Containers and Workflows in Bioinformatics

Lustre-based project-specific directories, scratch and projappl, can store large amounts of data and are accessible to all compute nodes of Puhti. However, these directories are not good for managing a large number of files. If you need to work with a huge number of smaller files, you should consider using the NVMe based local temporary scratch directories, either through normal or interactive batch jobs. Read more about the advantages of using local scratch drive on CSC docs pages

Convert the following normal batch job script into the one that uses local scratch (NVMe) drive for faster image conversion

Below is a normal batch job that pulls docker image from DockerHub and converts into a singularity one that is compatible with working in HPC environments such as CSC Puhti and Mahti supercomputers. During the conversion process, several layers are retrieved, cached and then converted into a singularity file (.sif format)

#!/bin/bash
#SBATCH --time=01:00:00
#SBATCH --partition=small
#SBATCH --account=project_xxx

export SINGULARITY_TMPDIR=/scratch/project_xxx/$USER
export SINGULARITY_CACHEDIR=/scratch/project_xxx/$USER
singularity pull --name trinity.simg  docker://trinityrnaseq/trinityrnaseq

Copy above script to a file (e.g.,batch_job.sh) and modify it.
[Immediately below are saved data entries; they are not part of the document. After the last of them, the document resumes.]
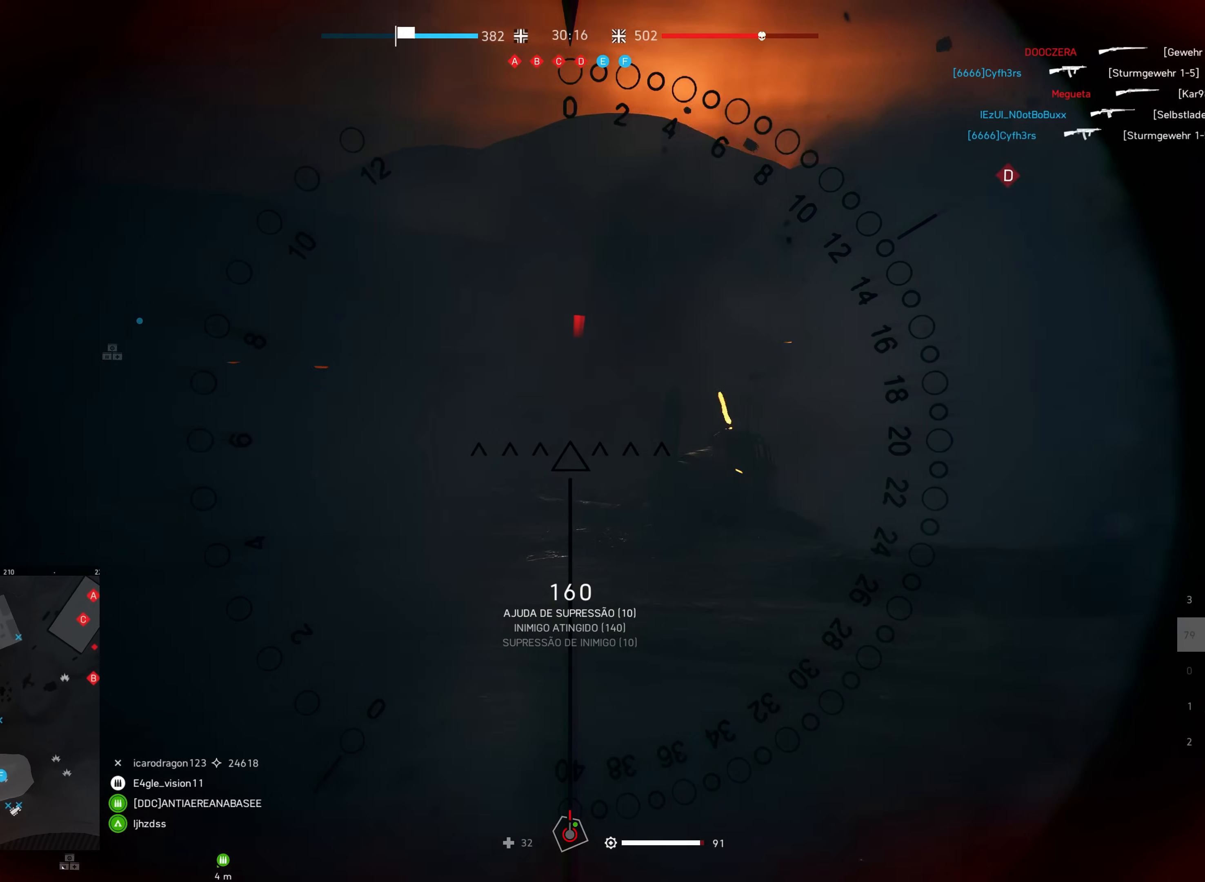
{"keys": [], "mouse": ["left"], "events": []}
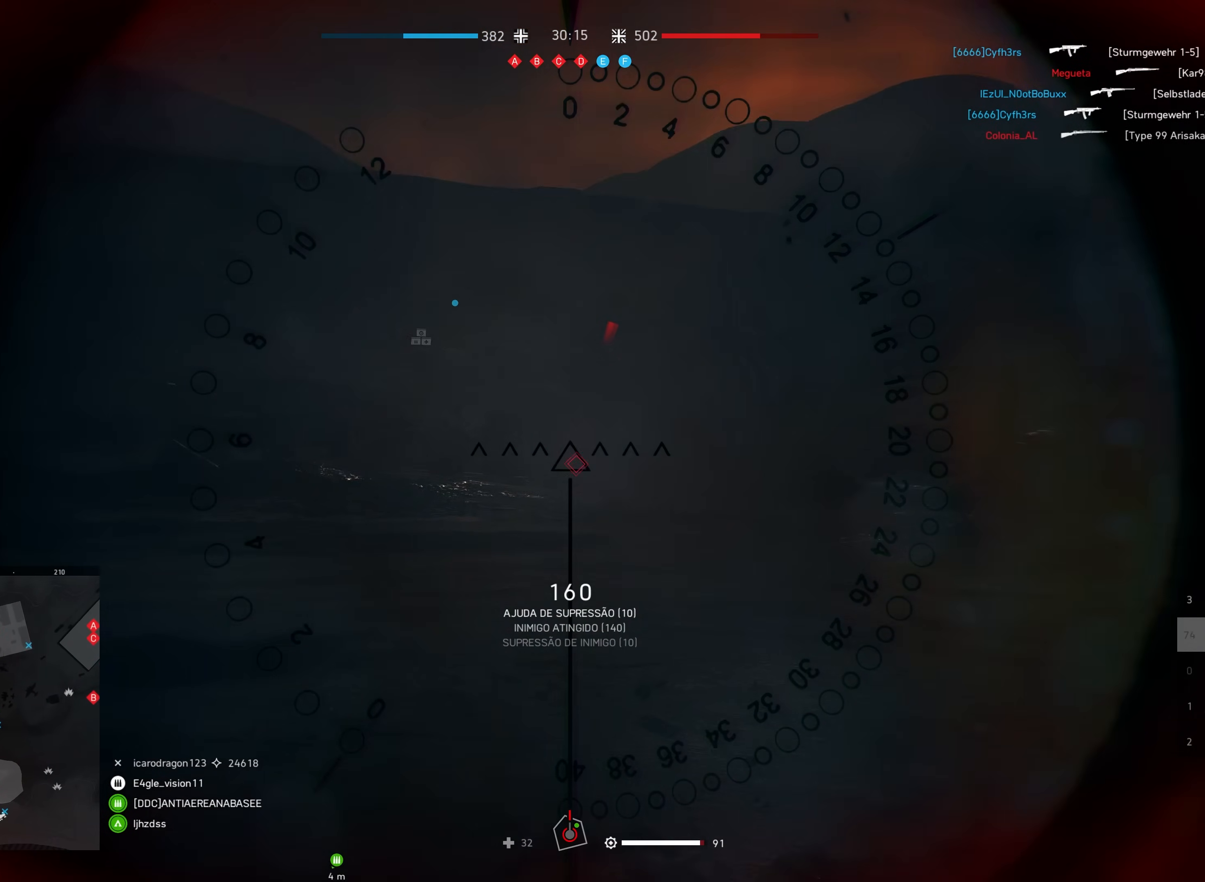
{"keys": [], "mouse": ["left"], "events": []}
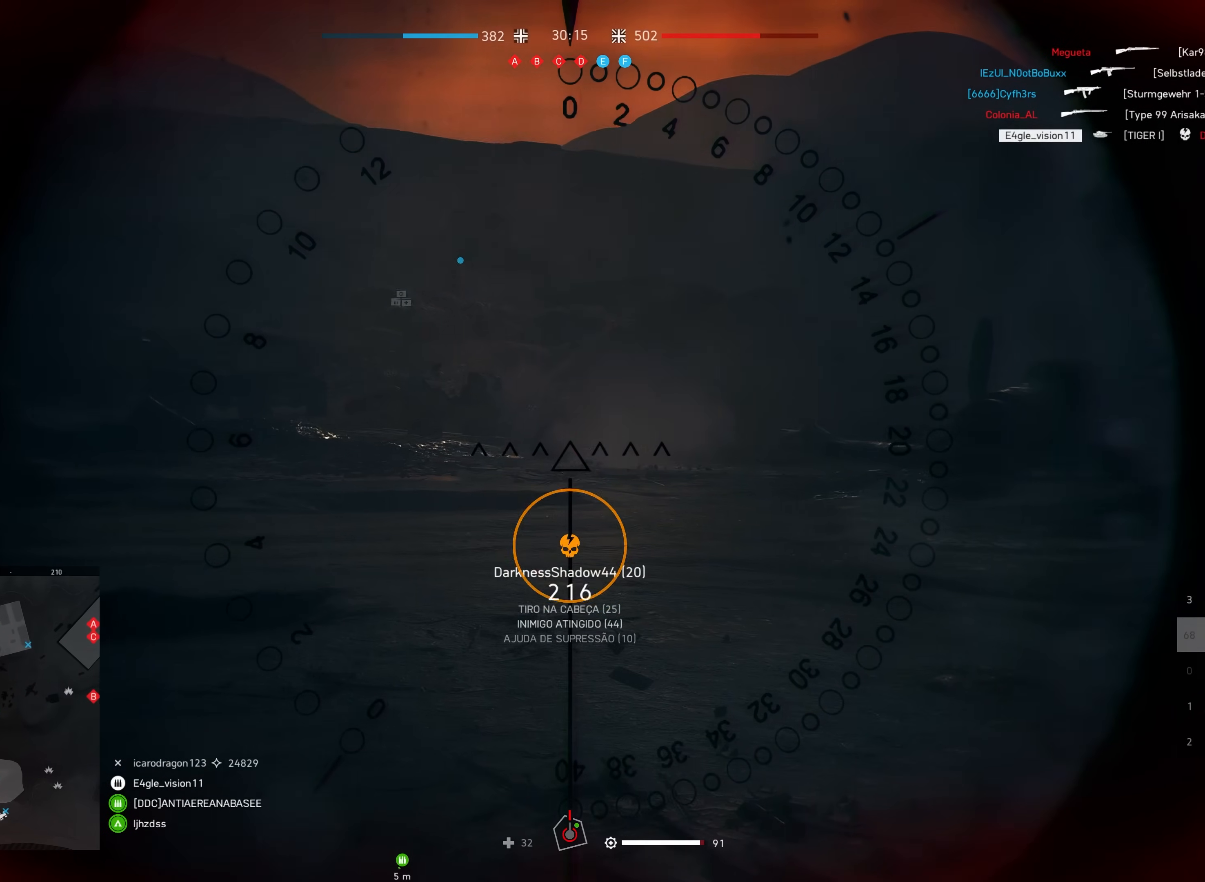
{"keys": ["w"], "mouse": [], "events": [[400, "mouse_left", "up"], [484, "w", "down"]]}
You can then submit the script file to compute nodes using the following command:

sbatch batch_job.sh

Hints

Click me for solution
	
#!/bin/bash
#SBATCH --time=01:00:00
#SBATCH --partition=small
#SBATCH --account=project_xxx
#SBATCH  --gres=nvme:100

export SINGULARITY_TMPDIR=$LOCAL_SCRATCH
export SINGULARITY_CACHEDIR=$LOCAL_SCRATCH
unset XDG_RUNTIME_DIR

cd $LOCAL_SCRATCH
#pwd
#df -lh
singularity pull --name trinity.simg docker://trinityrnaseq/trinityrnaseq
mv trinity.simg /scratch/project_xxx/$USER/